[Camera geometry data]
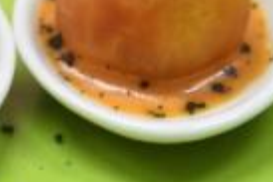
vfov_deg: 5.5
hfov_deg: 8.2
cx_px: -130
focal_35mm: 246
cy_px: -75
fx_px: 1863
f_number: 4
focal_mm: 50
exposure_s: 1/100
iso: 1000
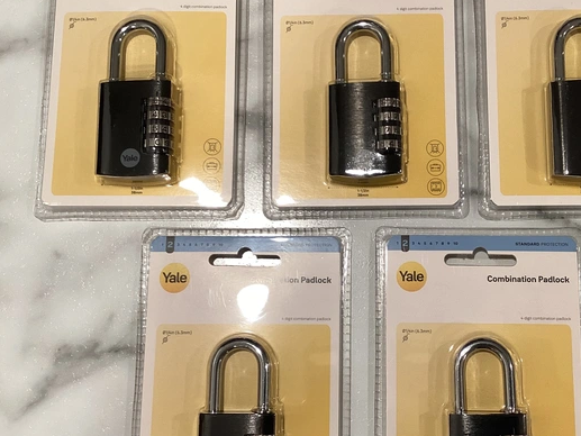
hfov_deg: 41.8
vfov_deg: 32.2
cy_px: 238
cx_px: 364
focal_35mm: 45
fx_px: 755
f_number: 2.4
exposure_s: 1/60
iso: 100
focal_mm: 3.3
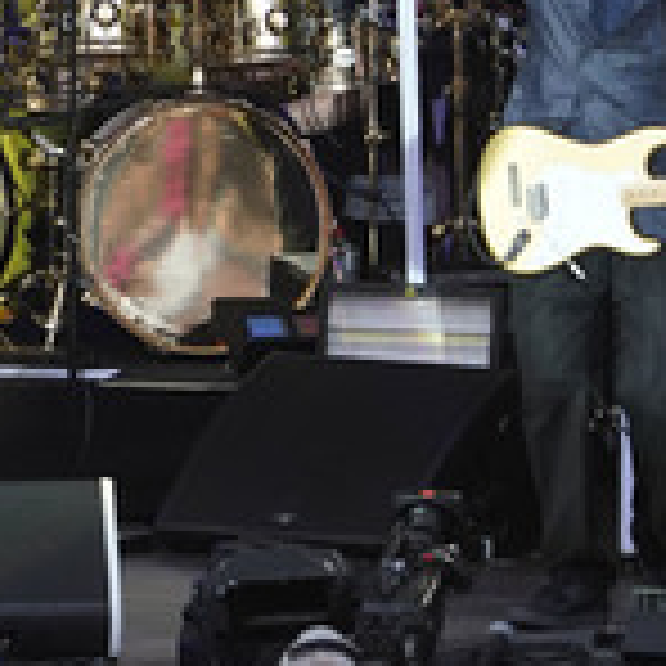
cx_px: -7
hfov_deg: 1.7
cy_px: 72
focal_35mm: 1017
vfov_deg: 1.7
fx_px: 22137
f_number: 6.3
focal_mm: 394
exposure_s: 1/1250
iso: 3200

- What the task requires
Give again the stretch of the entries above that begins at the line with "focal_35mm: 246" and ends at the line with "f_number: 6.3", word for word, with no pictures.

- Result for this exercise
focal_35mm: 246
cy_px: -75
fx_px: 1863
f_number: 4
focal_mm: 50
exposure_s: 1/100
iso: 1000
hfov_deg: 41.8
vfov_deg: 32.2
cy_px: 238
cx_px: 364
focal_35mm: 45
fx_px: 755
f_number: 2.4
exposure_s: 1/60
iso: 100
focal_mm: 3.3
cx_px: -7
hfov_deg: 1.7
cy_px: 72
focal_35mm: 1017
vfov_deg: 1.7
fx_px: 22137
f_number: 6.3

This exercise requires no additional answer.